## [Work instructions]
Each line of the data below from the one holding "by its duration" to the one holding "Travelling abroad –", inclusive, is to be reproduced exactly; no other line belongs in the answer.

---------- Provided information ----------

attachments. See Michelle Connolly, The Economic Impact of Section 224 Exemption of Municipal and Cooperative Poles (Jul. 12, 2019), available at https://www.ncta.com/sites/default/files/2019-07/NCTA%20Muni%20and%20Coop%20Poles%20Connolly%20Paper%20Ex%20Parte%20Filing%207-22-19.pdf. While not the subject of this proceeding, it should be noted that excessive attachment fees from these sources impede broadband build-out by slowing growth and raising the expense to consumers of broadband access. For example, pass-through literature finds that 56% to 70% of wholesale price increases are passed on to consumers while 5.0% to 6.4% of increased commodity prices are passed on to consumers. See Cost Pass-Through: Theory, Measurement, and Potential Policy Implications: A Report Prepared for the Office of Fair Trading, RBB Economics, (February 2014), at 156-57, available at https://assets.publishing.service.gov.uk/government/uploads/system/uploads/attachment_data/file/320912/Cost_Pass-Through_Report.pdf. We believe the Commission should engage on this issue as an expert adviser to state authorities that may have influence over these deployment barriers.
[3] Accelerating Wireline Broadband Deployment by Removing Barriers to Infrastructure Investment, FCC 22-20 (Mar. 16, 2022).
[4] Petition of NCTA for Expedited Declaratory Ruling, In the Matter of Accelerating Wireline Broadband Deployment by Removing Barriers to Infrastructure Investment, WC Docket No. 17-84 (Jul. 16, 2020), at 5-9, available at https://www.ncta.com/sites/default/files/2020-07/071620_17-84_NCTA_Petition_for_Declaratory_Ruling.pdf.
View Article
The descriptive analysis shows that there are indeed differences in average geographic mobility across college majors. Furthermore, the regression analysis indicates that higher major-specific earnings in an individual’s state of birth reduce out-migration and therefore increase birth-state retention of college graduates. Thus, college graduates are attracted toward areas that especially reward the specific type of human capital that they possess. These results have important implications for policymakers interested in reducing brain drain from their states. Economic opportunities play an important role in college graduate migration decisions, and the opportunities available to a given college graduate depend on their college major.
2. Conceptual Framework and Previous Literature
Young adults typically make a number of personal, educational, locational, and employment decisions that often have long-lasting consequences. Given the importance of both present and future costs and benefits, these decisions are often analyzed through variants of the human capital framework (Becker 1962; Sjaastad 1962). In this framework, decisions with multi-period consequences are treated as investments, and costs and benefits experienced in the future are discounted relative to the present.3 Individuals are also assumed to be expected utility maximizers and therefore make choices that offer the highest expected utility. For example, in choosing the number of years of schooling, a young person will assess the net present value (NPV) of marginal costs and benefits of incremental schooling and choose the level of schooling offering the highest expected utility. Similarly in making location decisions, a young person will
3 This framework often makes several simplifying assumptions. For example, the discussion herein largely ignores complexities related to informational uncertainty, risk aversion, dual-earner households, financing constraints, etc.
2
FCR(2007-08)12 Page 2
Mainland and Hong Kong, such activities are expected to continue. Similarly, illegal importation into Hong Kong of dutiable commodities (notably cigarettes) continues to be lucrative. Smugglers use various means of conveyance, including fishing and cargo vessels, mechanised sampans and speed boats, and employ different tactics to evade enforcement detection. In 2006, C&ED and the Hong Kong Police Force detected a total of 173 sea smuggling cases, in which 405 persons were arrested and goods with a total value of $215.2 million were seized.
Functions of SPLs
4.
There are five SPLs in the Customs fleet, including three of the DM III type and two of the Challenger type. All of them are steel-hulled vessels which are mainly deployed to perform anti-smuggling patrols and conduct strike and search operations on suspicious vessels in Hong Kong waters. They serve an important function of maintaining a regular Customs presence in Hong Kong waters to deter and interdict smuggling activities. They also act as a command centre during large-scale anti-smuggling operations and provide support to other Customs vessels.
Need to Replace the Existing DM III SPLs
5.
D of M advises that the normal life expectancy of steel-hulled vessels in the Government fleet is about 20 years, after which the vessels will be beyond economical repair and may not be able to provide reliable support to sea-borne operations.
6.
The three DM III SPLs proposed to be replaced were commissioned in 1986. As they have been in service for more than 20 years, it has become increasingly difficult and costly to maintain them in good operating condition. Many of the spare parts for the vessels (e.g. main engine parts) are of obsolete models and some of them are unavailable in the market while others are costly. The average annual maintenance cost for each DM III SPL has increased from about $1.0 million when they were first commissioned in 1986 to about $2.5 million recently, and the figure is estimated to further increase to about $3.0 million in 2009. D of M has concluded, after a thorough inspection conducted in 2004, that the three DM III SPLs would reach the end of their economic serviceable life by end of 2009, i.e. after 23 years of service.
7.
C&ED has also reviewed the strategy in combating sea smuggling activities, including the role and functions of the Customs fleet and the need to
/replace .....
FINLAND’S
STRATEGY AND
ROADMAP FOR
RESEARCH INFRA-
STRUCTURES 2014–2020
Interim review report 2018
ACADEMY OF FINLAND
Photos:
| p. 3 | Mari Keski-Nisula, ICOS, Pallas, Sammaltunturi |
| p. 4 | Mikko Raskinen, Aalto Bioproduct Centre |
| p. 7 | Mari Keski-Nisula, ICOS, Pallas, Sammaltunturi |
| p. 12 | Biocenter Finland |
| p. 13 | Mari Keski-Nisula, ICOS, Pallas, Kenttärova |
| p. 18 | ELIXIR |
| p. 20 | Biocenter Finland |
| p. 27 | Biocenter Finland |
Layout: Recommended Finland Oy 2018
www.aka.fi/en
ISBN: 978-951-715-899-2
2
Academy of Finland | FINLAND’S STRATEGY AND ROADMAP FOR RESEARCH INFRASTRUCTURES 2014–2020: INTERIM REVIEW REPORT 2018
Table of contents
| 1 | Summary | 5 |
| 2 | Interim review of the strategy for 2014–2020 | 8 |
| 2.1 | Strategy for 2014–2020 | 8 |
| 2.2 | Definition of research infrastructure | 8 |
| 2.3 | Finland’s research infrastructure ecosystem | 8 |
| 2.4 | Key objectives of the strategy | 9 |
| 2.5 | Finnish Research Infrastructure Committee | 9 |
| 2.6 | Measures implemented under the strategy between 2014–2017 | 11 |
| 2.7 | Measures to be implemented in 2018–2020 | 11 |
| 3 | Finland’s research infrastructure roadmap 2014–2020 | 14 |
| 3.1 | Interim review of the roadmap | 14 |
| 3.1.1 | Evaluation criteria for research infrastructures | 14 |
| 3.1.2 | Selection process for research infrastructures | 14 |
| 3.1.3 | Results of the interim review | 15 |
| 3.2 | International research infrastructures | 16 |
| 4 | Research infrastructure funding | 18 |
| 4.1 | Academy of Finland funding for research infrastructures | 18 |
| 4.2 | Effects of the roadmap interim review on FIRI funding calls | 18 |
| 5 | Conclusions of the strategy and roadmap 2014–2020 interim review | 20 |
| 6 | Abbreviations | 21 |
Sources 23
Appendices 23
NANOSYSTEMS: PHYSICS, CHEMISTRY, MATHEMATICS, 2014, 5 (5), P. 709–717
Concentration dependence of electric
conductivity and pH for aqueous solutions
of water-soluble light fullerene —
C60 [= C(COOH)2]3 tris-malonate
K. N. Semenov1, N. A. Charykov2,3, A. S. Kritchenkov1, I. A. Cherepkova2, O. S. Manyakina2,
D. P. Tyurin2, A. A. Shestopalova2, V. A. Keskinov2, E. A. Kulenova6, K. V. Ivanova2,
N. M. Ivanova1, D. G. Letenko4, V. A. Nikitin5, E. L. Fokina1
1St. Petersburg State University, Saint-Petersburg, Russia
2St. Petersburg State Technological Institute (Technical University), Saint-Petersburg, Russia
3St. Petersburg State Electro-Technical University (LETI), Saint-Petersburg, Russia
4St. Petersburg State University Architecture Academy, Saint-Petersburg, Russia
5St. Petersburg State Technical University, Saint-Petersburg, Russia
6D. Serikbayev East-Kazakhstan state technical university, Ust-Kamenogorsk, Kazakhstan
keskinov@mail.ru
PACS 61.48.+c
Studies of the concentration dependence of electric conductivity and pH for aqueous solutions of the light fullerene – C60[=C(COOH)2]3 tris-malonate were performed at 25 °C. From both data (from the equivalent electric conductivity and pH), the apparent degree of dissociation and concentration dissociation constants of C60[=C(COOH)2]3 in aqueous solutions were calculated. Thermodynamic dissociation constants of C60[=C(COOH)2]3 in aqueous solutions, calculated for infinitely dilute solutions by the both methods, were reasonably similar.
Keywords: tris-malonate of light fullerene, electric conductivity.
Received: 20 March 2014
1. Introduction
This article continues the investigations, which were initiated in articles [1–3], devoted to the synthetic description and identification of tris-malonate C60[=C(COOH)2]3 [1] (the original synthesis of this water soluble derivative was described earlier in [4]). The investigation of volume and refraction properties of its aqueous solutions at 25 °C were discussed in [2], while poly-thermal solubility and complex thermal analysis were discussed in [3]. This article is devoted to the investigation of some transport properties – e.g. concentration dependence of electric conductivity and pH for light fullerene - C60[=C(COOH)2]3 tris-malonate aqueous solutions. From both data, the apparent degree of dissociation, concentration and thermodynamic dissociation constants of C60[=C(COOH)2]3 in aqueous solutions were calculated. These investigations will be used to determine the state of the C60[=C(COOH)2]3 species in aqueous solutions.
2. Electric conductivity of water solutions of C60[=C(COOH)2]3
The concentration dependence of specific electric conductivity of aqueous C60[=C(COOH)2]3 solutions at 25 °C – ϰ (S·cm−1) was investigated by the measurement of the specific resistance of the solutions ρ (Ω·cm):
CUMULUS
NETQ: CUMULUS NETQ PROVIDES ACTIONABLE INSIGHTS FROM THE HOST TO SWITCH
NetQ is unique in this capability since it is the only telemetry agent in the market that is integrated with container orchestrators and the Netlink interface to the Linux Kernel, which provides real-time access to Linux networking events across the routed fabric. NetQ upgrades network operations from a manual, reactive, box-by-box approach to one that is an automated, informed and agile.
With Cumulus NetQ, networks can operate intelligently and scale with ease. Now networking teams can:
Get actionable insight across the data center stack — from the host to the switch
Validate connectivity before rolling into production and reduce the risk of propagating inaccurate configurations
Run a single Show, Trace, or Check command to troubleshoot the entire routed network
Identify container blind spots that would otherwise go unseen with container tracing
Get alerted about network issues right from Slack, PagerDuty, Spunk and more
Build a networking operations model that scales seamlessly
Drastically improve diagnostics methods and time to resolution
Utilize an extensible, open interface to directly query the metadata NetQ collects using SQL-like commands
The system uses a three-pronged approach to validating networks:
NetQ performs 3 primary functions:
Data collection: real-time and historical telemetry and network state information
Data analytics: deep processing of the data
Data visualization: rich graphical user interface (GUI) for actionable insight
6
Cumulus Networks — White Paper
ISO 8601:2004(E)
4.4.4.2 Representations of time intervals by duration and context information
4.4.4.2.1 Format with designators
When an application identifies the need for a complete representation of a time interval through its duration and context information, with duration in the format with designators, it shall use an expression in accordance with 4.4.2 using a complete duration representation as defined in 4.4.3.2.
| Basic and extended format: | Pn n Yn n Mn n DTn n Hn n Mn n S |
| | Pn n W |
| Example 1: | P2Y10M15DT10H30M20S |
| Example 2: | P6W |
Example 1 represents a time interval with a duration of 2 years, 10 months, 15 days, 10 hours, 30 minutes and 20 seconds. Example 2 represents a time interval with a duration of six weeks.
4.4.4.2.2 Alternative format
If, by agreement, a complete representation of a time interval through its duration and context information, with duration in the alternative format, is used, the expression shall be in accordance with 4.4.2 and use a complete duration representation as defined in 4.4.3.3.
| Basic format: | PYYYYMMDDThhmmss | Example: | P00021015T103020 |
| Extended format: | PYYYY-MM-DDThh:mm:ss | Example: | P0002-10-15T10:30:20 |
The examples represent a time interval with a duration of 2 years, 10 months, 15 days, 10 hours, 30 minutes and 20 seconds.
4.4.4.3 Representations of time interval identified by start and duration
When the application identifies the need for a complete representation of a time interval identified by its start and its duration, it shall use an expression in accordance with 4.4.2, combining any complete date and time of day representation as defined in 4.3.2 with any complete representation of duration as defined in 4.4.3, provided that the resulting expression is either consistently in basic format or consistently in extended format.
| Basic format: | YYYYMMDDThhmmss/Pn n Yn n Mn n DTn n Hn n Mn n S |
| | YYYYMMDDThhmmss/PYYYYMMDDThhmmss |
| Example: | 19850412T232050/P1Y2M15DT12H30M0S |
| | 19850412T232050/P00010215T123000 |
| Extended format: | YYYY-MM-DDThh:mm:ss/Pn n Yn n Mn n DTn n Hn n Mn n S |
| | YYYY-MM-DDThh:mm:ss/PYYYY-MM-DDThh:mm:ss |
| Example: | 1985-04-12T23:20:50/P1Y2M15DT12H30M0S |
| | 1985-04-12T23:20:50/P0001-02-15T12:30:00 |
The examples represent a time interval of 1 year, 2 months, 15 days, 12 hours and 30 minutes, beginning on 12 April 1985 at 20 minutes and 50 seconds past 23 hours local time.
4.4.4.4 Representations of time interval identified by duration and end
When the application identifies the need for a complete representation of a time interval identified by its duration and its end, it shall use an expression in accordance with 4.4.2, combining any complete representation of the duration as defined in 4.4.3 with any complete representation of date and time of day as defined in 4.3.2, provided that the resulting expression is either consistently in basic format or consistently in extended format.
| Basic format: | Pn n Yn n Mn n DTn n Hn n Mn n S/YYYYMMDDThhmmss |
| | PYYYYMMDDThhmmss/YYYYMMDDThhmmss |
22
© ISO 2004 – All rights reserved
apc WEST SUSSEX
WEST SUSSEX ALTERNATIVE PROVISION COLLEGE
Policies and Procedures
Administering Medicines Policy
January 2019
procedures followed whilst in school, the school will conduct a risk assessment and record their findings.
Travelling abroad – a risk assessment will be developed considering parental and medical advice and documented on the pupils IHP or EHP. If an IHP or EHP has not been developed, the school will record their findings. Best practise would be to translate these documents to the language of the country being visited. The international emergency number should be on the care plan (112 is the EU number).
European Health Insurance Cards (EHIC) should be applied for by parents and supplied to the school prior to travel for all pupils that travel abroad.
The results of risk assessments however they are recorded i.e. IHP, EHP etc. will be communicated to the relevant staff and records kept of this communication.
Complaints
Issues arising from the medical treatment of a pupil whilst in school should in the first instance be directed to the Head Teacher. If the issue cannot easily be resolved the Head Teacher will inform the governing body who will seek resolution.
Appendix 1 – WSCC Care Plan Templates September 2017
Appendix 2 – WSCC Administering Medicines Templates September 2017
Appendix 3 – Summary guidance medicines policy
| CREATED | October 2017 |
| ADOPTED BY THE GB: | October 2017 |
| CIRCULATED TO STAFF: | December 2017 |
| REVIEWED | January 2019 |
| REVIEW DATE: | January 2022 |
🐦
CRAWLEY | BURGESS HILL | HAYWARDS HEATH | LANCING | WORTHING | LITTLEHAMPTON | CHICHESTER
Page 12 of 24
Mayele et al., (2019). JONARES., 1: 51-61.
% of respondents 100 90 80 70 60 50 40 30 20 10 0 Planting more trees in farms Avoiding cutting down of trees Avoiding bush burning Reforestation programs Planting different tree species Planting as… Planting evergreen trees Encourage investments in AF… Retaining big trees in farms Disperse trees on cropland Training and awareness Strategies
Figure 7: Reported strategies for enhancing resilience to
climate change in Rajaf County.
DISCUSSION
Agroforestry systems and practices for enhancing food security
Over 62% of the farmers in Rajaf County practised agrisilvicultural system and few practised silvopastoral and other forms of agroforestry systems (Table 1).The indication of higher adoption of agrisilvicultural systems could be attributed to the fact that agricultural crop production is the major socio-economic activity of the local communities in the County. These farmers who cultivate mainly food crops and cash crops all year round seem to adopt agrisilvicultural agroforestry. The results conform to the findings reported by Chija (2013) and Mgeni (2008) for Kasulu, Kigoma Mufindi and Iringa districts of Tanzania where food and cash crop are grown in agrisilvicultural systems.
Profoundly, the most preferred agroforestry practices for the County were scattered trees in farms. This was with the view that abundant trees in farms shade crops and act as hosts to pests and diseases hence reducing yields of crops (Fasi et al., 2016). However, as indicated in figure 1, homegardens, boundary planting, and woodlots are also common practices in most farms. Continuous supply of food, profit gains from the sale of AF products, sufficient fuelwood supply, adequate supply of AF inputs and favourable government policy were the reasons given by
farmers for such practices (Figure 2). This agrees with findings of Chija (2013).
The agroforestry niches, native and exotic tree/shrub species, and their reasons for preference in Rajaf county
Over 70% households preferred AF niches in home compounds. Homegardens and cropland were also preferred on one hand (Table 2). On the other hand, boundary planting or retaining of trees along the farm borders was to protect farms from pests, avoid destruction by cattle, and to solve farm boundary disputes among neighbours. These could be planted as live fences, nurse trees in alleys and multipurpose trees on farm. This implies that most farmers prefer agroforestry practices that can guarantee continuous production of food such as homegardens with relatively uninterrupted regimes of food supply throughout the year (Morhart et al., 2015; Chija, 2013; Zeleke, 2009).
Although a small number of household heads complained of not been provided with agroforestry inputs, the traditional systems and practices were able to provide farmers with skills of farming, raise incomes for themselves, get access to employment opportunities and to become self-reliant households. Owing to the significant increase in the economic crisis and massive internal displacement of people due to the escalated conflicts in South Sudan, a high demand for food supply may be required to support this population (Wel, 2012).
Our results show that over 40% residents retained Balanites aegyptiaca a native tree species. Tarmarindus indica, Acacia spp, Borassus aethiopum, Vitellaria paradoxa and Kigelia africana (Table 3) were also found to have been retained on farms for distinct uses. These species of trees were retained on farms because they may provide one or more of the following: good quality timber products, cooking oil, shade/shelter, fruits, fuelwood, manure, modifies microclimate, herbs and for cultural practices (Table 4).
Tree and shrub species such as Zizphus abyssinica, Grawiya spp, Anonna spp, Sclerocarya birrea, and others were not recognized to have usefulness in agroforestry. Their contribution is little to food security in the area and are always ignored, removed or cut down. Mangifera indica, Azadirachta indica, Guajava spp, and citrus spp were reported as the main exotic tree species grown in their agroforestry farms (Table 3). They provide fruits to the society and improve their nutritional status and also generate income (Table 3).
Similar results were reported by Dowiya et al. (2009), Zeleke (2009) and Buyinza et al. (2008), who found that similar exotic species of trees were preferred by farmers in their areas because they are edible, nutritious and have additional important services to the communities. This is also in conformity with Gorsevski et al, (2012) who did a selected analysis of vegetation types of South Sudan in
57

----------

## [Problem solution]
When the application identifies the need for a complete representation of a time interval identified by its duration and its end, it shall use an expression in accordance with 4.4.2, combining any complete representation of the duration as defined in 4.4.3 with any complete representation of date and time of day as defined in 4.3.2, provided that the resulting expression is either consistently in basic format or consistently in extended format.
| Basic format: | Pn n Yn n Mn n DTn n Hn n Mn n S/YYYYMMDDThhmmss |
| | PYYYYMMDDThhmmss/YYYYMMDDThhmmss |
22
© ISO 2004 – All rights reserved
apc WEST SUSSEX
WEST SUSSEX ALTERNATIVE PROVISION COLLEGE
Policies and Procedures
Administering Medicines Policy
January 2019
procedures followed whilst in school, the school will conduct a risk assessment and record their findings.
Travelling abroad – a risk assessment will be developed considering parental and medical advice and documented on the pupils IHP or EHP. If an IHP or EHP has not been developed, the school will record their findings. Best practise would be to translate these documents to the language of the country being visited. The international emergency number should be on the care plan (112 is the EU number).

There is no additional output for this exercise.